Location: Various locations in Bushwick, Brooklyn
Price: Most events are free; the official opening and closing parties are $10 in advance, $15 at the door
Time: Vary by location
Friday, September 20–Sunday, November 3
16. “Alex Da Corte: Marigolds” at Karma
It’s been a year and a half since Alex Da Corte transformed the East Village stalwart Karma into a spooky red-hued dreamscape, full of glowing neon pies in windows, a video featuring the singer St. Vincent cosplaying as a ’50s housewife, and a gigantic cat sculpture hanging ominously in the center of the room. Since that triumphant gallery show, Da Corte has expanded his palette on a global level, making more and more ambitious projects that continue to riff on his neo-Lynchian notions of Americana, including outings at the 57th Carnegie International and the Venice Biennale earlier this year. Now, he returns to the East Village for another show at Karma called “Marigolds,” which will be accompanied by a fully illustrated catalog from Karma Books.
Location: Karma, 188 East 2nd Street
Time: Opening reception, 6 p.m.–8 p.m.; Tuesday–Saturday, 10 a.m.–6 p.m.

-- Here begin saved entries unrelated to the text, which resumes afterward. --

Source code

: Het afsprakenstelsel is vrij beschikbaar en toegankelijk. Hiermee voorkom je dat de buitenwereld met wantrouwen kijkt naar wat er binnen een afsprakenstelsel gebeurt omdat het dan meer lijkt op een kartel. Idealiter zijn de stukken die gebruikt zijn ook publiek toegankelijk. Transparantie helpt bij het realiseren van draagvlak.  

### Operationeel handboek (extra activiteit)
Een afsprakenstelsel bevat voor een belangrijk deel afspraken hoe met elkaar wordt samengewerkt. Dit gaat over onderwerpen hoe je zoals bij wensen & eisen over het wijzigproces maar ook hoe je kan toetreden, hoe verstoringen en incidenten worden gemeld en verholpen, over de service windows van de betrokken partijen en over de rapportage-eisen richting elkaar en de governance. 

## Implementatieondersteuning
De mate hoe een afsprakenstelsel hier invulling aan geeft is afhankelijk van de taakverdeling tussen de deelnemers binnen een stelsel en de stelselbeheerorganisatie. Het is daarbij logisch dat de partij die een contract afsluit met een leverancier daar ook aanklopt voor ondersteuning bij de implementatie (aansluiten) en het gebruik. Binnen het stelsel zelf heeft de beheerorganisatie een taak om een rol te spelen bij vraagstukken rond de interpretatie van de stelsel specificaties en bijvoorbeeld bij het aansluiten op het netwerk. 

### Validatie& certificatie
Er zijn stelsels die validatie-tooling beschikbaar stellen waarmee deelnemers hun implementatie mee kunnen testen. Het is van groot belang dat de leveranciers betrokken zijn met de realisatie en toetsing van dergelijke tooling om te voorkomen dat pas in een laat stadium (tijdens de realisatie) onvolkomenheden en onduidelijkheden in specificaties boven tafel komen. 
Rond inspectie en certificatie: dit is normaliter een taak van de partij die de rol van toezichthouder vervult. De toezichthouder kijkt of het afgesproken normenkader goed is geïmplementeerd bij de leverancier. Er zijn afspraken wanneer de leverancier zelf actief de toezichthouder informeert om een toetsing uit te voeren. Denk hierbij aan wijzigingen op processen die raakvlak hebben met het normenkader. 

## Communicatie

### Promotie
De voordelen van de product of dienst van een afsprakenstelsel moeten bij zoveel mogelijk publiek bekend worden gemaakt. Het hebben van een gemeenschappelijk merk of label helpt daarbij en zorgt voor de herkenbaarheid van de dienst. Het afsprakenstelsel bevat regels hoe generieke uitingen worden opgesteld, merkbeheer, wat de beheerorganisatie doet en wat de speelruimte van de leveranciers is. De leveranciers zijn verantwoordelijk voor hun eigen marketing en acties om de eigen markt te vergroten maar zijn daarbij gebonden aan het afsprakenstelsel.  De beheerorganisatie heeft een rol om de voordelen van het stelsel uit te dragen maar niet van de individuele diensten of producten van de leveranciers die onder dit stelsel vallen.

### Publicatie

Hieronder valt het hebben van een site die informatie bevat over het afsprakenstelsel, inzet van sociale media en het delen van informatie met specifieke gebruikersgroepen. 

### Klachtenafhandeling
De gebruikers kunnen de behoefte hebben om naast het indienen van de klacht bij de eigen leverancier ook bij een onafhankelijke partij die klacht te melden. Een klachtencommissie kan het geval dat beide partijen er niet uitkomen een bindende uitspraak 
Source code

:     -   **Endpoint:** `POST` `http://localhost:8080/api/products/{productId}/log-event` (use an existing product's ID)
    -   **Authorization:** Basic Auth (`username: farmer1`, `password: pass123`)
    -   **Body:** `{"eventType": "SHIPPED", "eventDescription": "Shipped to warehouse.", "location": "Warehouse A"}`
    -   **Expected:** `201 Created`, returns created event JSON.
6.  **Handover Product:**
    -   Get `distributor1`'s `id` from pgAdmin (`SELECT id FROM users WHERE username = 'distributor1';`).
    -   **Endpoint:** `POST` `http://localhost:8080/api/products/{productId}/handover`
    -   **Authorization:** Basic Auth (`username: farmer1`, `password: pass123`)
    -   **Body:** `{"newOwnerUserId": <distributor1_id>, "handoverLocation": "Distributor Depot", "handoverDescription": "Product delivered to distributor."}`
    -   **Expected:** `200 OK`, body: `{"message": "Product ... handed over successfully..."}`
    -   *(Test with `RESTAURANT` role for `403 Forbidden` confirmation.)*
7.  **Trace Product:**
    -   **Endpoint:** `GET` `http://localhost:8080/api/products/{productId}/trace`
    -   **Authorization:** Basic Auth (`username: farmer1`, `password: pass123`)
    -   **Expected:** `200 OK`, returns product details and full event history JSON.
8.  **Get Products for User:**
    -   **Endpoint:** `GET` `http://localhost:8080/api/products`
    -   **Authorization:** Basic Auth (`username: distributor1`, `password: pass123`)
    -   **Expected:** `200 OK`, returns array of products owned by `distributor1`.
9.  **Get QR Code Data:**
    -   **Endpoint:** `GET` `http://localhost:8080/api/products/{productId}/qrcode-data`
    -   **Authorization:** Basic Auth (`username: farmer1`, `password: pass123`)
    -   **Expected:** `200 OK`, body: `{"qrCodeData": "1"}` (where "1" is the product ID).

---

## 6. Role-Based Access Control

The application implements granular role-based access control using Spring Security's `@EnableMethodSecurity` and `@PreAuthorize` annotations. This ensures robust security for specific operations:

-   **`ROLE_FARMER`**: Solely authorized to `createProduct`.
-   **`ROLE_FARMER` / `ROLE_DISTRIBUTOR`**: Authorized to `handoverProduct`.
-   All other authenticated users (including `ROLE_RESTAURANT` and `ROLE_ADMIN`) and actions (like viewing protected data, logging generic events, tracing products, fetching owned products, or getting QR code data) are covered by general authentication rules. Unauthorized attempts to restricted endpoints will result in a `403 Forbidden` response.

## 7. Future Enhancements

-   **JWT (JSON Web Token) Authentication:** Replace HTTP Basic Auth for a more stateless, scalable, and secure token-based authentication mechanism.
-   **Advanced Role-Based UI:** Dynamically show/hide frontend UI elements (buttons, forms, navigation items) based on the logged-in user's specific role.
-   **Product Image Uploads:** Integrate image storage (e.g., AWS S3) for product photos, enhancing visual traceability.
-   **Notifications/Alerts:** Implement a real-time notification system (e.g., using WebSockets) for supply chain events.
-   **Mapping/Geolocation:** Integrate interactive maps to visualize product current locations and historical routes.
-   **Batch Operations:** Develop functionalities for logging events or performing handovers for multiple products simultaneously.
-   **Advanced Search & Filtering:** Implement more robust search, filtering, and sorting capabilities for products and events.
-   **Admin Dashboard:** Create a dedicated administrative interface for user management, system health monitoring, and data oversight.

Friday, September 20, 2019–Sunday, May 17, 2020
Step into the Cooper Hewitt’s Process Lab and come face to face (literally) with the future of technology and Artificial Intelligence. Designers including R. Luke DuBois and Zacharay Lieberman reckon with the potential benefits, and terrifying possibilities of its imminent rise.
Location: Cooper Hewitt Smithsonian Design Museum, 2 East 91st Street
Price: general admission is $16
Time: Sunday–Friday, 10 a.m.–6 p.m.; Saturday, 10 a.m.–9 p.m.
Saturday, September 21–Saturday, December 14
18. “Ministry for All by Carla Juaçaba and Marcelo Cidade” at Storefront for Art and Architecture
Architect Carla Juaçaba and artist Marcelo Cidade, two Brazilians, have teamed up to create a site-specific installation, removing the concrete panels on the Storefront for Art and Architecture facade to reveal the plywood and insulation foam under the surface. The show is named after Oscar Niemeyer’s complex of civil buildings in Brazil’s capital, Brasilia, a planned city constructed from 1956 to 1960. Just as the function of those buildings has changed over the years during different political administrations, the intervention at the Storefront space demonstrates the mutability and vulnerability of architecture.
Location: Storefront for Art and Architecture, 97 Kenmare Street
Time: Opening reception, 3 p.m.–6 p.m.; Tuesday–Saturday, 11 a.m.–6 p.m.
Through Sunday, October 27
19. “NOSZTROMO” at ASHES/ASHES
For this show, this LES gallery promises an all-European roster of artists. Among the standouts is Romanian artist Botond Keresztesi’s surreal mixed-media paintings, which come across like a 21st-century, cyberpunk Magritte.
Location: ASHES/ASHES, 56 Eldridge Street
Time: Wednesday–Sunday, 12 p.m.–6 p.m.
Through Saturday, November 2
Ruiz-Healy Art presents a solo show by Margarita Cabrera tackling the current hot-button issue of tension along the US/Mexican border. Along with her fabric cacti sculptures, viewers can look forward to a new series of collages, “Pepita Para El Loro Para Que Hable o Calle.” Made of United States border patrol uniform fabric, the work alludes to the extinction risk faced by the Mexican parrot due to the US pet trade.
Location: Ruiz-Healy Art, 74 East 79th Street, 2D
Time: Tuesday–Saturday, 11 a.m.–6 p.m.